Here, Plaintiff Lisa Daniels alleges that she actively participated in this litigation since its inception, aided counsel's investigation for hours, prepared for mediation, and participated extensively in said mediation that resulted in settlement of the case. (Joint Mot. 25:11-20). Plaintiff, however, does not provide further explanation describing her efforts in detail. During final fairness review, the Court will require analysis of the relevant factors including “the proportion of the payments relative to the settlement amount,” “the size of [the] payment,” “the actions the plaintiff has taken to protect the interests of the class,” “the degree to which the class has benefited from those actions,” and “the amount of time and effort the plaintiff expended in pursuing the litigation.” Staton, 327 F.3d at 977; see, e.g., Deatrick v. Securitas Sec. Servs. USA, Inc., No. 13-cv-05016-JST, 2016 WL 5394016, at *8 (N.D. Cal. Sept. 27, 2016) (finding that while $5,000 was a presumptively reasonable incentive award in the Ninth Circuit, such an award in that case was not warranted because plaintiff did not offer details regarding the actions the plaintiff had taken to protect the interests of the class).

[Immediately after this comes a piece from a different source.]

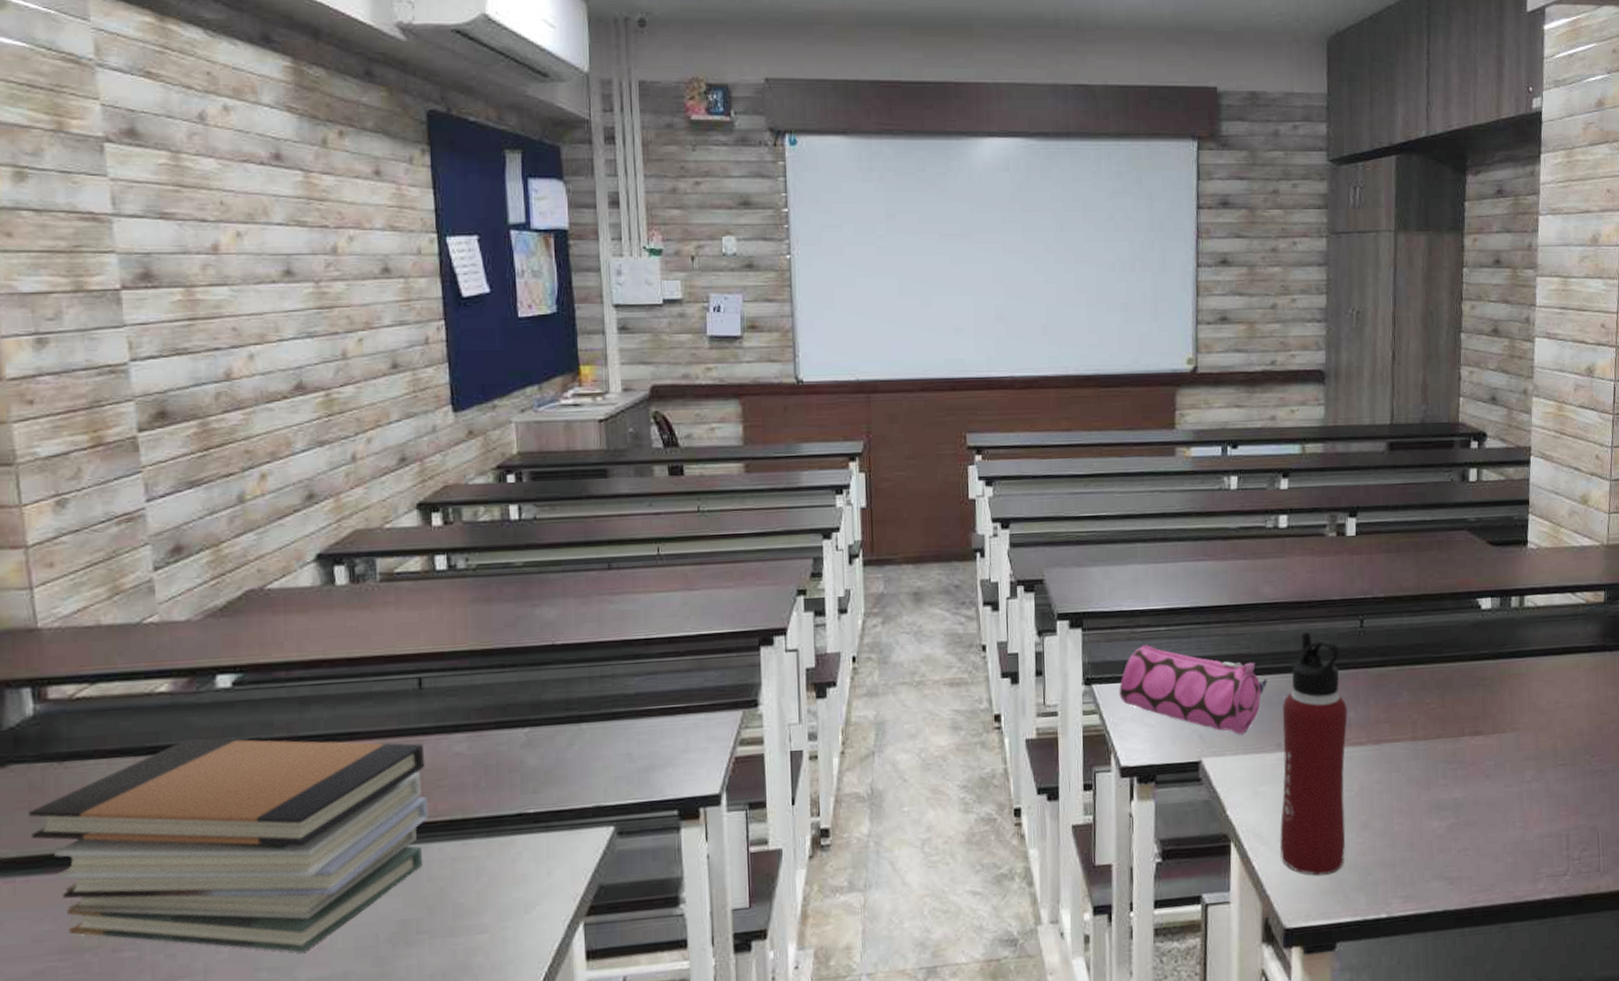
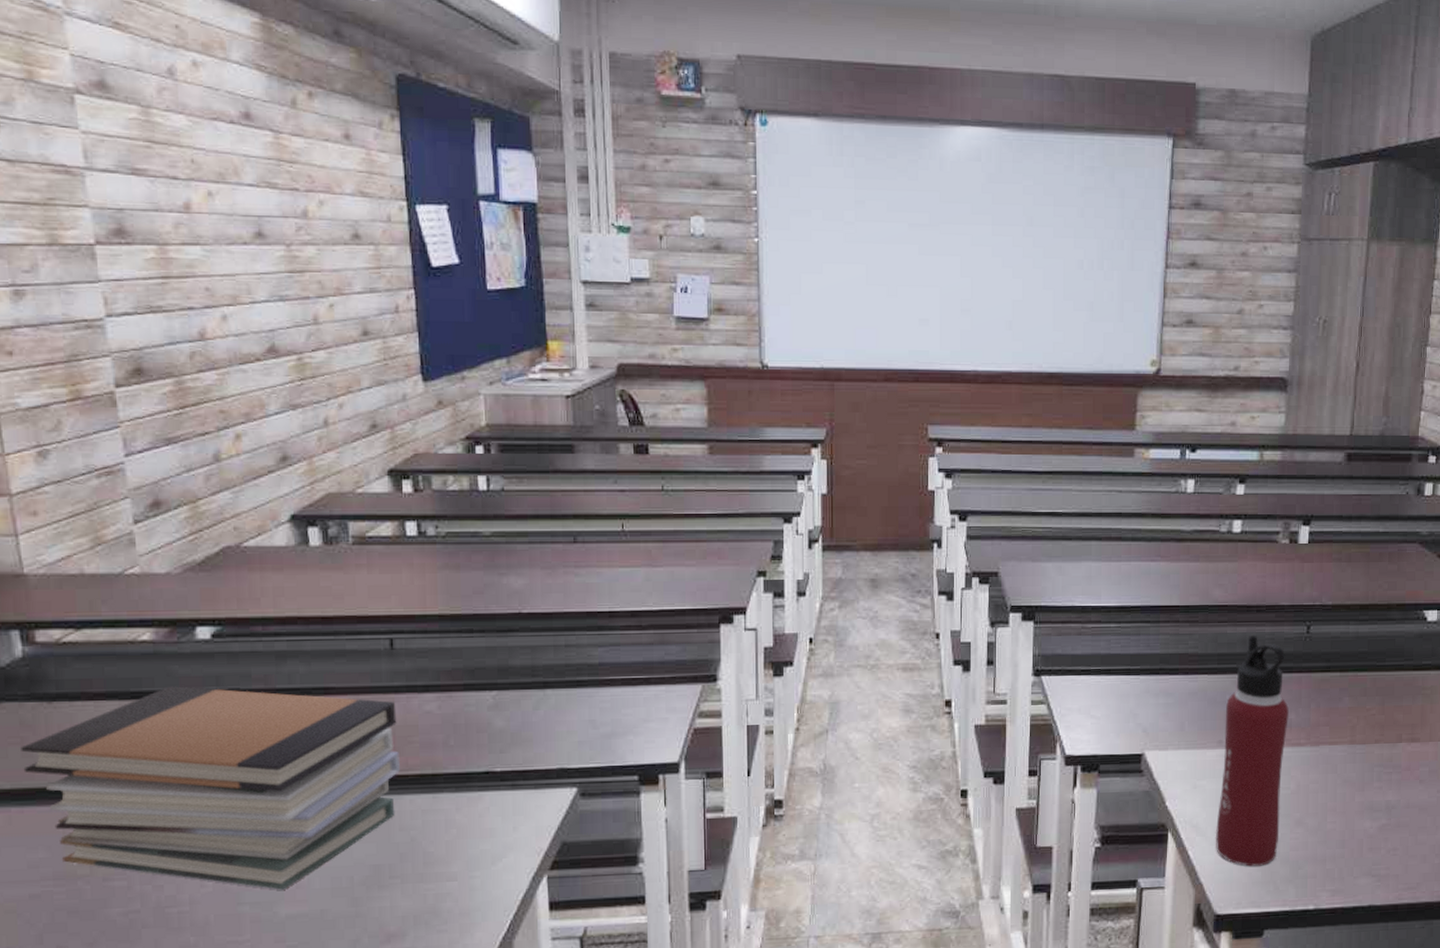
pencil case: present [1119,645,1267,734] -> none [1067,640,1212,730]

Without satisfactory elaboration on these points, the Court will reduce the incentive award following the final fairness hearing to a reasonable amount. See, e.g., Wolph, 2013 WL 5718440, at *6.
IV. CONCLUSION
IT IS HEREBY ORDERED that the Parties' Motion for Reconsideration of Order Denying Joint Motion for Approval of Collective Action Settlement, (ECF No. 39), is GRANTED.
IT IS FURTHER ORDERED that the Court's previous Order, (ECF No. 38), is STRICKEN in its entirety.
IT IS FURTHER ORDERED that the Parties' Joint Motion for Approval of Collective Action Settlement, (ECF No. 37), is GRANTED. Accordingly, the Court GRANTS Plaintiff leave to file an amended complaint, GRANTS preliminary approval of the settlement, conditionally certifies the class and collective action for settlement purposes, conditionally approves the proposed award of attorneys' fees, and approves the proposed form of notice. The Court also approves the proposed class counsel, class representatives, and claims administrator. The class representative service award will be determined at the final fairness hearing.
IT IS FURTHER ORDERED that the Parties shall appear in person for a Final Approval Hearing on April 14, 2023, at 10:00 AM in LV Courtroom 7D before Judge Gloria M. Navarro.